# Task details:
Produce exactly the lines starting at the one containing "right shoulder: (315, 316)" and ending at the last line of the material, with nothing added.

Segment Start: Data excerpts

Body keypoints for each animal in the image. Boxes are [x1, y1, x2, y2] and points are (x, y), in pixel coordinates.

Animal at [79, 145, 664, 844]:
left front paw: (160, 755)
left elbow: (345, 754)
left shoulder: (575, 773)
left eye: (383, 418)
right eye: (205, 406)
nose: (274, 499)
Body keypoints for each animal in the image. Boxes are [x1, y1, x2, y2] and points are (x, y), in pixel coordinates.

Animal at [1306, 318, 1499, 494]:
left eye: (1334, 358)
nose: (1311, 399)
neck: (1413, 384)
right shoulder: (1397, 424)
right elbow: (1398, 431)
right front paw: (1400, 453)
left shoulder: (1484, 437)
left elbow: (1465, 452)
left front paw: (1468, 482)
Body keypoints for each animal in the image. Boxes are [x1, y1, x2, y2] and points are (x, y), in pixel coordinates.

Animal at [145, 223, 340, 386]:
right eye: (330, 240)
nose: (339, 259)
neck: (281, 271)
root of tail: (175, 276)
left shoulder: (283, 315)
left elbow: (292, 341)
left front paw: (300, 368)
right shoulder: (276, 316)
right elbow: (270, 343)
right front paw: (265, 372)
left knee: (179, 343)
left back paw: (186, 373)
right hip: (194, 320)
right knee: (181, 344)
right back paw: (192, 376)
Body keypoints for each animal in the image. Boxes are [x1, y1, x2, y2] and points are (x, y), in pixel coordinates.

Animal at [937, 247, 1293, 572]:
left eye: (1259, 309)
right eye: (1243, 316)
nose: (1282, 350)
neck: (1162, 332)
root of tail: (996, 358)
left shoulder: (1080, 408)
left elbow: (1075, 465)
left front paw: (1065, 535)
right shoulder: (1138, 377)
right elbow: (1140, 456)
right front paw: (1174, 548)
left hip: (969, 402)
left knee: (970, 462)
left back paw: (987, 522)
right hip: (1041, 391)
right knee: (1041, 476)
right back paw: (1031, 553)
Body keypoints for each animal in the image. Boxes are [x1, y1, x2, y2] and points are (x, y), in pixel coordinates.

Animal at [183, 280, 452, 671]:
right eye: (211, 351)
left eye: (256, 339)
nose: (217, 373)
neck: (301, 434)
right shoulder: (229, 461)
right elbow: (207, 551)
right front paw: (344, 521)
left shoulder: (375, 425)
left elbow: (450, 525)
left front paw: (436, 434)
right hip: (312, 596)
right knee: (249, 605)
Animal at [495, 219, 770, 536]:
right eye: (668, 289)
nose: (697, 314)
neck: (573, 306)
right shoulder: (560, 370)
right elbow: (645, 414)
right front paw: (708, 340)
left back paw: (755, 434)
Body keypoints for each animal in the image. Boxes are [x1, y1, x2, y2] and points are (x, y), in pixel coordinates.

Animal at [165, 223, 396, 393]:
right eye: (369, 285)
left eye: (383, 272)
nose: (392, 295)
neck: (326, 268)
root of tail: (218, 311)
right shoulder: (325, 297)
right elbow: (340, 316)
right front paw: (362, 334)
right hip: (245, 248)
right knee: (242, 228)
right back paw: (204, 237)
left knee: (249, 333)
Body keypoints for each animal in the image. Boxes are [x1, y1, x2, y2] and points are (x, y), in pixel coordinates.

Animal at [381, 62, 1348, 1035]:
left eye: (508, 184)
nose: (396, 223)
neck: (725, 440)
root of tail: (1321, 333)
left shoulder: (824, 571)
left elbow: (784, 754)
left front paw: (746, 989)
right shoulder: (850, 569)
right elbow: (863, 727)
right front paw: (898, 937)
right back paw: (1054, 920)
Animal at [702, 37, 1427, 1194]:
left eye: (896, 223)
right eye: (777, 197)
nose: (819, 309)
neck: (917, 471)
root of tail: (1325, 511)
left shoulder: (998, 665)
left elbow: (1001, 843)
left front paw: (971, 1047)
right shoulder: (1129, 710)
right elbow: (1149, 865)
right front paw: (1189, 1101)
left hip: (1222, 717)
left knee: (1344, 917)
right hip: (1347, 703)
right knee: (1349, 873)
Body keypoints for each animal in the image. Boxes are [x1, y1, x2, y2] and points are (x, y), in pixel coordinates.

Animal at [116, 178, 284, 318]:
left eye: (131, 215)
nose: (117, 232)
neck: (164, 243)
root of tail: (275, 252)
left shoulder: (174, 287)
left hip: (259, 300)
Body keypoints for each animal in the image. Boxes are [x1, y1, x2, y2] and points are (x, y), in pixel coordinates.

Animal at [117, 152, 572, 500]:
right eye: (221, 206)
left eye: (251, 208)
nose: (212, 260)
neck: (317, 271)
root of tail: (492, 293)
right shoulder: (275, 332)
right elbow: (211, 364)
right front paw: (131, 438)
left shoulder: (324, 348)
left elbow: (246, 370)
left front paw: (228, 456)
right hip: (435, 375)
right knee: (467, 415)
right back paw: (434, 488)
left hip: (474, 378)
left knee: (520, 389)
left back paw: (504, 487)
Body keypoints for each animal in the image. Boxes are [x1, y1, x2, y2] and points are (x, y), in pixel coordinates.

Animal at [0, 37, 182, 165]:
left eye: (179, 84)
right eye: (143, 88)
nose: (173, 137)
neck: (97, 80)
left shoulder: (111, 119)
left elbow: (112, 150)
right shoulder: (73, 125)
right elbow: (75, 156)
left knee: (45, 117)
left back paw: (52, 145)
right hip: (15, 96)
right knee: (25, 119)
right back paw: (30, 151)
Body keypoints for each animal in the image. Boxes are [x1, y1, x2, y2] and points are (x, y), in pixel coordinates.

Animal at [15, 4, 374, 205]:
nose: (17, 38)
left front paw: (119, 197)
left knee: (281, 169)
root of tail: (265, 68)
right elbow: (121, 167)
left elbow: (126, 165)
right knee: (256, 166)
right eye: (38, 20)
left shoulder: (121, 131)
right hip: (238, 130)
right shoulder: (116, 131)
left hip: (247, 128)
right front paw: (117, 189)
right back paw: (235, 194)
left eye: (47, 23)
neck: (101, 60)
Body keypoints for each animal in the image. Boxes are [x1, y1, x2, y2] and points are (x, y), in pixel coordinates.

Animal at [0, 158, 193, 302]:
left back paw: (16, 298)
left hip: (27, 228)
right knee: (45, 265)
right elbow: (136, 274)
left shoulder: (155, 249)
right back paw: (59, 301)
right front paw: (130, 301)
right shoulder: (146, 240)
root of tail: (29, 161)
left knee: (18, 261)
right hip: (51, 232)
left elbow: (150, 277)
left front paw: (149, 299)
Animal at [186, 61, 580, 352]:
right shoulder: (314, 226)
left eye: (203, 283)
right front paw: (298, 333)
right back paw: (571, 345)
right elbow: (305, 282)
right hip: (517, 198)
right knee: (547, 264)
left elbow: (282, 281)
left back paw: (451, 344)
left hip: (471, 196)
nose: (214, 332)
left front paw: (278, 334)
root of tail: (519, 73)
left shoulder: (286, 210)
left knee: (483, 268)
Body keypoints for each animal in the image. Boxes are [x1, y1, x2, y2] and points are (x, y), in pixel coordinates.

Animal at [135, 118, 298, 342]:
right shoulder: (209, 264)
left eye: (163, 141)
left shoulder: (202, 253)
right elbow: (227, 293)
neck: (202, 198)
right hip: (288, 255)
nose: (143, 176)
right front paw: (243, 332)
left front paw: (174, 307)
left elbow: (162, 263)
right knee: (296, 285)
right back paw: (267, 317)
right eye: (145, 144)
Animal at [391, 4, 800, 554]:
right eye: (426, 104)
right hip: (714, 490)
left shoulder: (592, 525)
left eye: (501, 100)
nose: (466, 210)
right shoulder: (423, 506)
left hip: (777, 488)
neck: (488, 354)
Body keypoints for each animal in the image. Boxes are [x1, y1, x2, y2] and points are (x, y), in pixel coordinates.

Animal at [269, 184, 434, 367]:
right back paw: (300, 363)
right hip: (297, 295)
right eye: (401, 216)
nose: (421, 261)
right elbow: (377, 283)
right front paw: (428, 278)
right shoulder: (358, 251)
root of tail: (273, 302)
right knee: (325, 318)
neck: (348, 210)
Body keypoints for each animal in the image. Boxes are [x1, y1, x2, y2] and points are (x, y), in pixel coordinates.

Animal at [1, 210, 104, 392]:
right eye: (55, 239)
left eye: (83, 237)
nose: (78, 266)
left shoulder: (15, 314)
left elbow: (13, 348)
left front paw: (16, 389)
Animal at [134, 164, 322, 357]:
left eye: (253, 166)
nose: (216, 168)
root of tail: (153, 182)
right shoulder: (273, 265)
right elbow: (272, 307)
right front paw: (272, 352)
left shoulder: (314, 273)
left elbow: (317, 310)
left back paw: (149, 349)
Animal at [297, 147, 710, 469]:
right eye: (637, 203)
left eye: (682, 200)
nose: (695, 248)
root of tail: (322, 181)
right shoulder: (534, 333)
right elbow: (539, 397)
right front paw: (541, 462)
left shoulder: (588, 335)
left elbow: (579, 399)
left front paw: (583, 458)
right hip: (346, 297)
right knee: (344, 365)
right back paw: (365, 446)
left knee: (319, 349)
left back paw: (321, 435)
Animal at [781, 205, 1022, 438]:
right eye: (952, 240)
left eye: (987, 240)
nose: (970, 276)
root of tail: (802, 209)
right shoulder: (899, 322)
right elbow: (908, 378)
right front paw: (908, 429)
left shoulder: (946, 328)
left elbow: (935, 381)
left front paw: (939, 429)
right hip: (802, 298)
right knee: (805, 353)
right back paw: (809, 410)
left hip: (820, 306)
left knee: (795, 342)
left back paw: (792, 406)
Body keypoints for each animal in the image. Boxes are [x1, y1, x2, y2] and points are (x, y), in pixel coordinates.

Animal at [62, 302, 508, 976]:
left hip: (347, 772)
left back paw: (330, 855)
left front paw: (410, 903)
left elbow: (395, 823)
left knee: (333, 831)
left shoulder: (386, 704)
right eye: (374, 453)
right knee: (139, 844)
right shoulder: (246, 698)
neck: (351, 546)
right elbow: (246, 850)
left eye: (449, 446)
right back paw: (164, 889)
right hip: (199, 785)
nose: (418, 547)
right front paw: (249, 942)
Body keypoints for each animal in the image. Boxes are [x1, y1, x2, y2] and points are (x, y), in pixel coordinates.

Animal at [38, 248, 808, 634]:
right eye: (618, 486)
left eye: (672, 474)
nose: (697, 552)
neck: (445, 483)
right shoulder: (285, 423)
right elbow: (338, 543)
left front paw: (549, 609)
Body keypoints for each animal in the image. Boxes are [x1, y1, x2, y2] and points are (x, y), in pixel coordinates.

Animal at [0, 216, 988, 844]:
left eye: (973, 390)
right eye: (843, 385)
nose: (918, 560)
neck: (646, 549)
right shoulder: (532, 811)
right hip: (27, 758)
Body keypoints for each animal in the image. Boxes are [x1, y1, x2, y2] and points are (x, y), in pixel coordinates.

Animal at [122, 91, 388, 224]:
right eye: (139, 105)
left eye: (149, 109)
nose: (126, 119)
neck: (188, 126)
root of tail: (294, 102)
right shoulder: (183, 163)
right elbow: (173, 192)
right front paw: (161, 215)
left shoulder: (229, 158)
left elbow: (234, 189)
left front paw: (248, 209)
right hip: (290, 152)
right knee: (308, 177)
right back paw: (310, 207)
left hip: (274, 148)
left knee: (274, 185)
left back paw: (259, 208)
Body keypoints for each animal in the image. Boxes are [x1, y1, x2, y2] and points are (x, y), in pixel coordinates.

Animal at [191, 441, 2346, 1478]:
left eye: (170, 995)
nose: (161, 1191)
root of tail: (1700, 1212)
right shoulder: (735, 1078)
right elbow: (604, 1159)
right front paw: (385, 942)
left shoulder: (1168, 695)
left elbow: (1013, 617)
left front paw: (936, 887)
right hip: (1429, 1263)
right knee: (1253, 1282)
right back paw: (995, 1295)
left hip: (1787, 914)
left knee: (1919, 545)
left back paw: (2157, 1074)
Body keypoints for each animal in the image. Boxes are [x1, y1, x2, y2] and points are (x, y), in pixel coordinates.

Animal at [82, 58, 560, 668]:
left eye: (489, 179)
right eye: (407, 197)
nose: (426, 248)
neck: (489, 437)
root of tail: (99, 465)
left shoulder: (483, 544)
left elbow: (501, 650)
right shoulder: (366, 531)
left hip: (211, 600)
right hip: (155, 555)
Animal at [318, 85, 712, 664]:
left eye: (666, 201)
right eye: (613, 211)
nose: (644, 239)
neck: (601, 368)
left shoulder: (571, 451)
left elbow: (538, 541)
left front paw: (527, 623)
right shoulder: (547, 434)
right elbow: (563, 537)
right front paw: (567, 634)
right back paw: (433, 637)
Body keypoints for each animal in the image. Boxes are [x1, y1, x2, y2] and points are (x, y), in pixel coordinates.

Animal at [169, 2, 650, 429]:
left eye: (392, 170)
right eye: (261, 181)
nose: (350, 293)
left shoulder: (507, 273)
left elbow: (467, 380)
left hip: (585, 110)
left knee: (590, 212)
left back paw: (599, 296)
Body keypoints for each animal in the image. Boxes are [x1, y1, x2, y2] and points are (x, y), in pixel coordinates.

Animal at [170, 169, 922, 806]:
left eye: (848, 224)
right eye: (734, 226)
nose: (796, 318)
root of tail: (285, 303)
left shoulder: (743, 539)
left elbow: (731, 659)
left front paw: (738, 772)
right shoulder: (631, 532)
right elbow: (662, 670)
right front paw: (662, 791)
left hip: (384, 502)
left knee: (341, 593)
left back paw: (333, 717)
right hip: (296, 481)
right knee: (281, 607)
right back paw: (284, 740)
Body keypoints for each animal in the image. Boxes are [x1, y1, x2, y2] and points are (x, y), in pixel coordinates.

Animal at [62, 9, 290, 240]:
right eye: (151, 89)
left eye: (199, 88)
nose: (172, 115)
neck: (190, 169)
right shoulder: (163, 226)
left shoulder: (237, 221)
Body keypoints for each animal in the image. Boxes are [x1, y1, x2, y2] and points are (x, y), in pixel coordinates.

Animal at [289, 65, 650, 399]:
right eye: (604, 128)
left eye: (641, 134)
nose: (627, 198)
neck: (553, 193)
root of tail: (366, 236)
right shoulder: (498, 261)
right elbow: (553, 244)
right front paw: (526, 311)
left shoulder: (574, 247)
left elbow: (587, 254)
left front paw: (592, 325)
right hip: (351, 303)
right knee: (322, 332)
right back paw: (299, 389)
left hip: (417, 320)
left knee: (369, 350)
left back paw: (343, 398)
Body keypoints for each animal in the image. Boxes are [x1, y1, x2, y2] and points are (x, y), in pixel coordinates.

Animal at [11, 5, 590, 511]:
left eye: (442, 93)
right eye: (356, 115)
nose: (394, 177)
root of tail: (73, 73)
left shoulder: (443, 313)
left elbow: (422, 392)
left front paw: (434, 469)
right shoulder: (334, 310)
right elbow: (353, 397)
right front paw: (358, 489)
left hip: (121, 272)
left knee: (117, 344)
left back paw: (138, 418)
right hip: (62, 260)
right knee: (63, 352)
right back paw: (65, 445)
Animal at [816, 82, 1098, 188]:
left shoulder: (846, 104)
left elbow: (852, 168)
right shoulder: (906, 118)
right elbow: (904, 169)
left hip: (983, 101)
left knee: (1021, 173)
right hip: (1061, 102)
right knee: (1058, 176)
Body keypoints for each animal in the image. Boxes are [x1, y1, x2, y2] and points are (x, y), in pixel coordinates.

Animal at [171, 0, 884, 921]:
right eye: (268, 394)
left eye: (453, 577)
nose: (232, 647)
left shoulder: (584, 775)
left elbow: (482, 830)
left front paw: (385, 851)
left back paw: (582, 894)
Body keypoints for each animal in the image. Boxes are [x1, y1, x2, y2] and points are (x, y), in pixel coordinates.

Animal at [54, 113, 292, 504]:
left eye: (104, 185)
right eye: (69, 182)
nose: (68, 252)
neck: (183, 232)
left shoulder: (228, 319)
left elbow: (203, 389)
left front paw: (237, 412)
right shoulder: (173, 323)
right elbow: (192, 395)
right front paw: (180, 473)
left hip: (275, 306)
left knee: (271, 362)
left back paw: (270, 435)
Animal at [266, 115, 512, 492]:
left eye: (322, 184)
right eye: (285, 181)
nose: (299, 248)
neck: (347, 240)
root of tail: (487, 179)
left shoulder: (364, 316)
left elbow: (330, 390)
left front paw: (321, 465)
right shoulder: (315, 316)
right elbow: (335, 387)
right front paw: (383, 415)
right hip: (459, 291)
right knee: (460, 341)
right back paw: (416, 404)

Segment End: Data excerpts

# Response to this exercise:
right shoulder: (315, 316)
right elbow: (335, 387)
right front paw: (383, 415)
right hip: (459, 291)
right knee: (460, 341)
right back paw: (416, 404)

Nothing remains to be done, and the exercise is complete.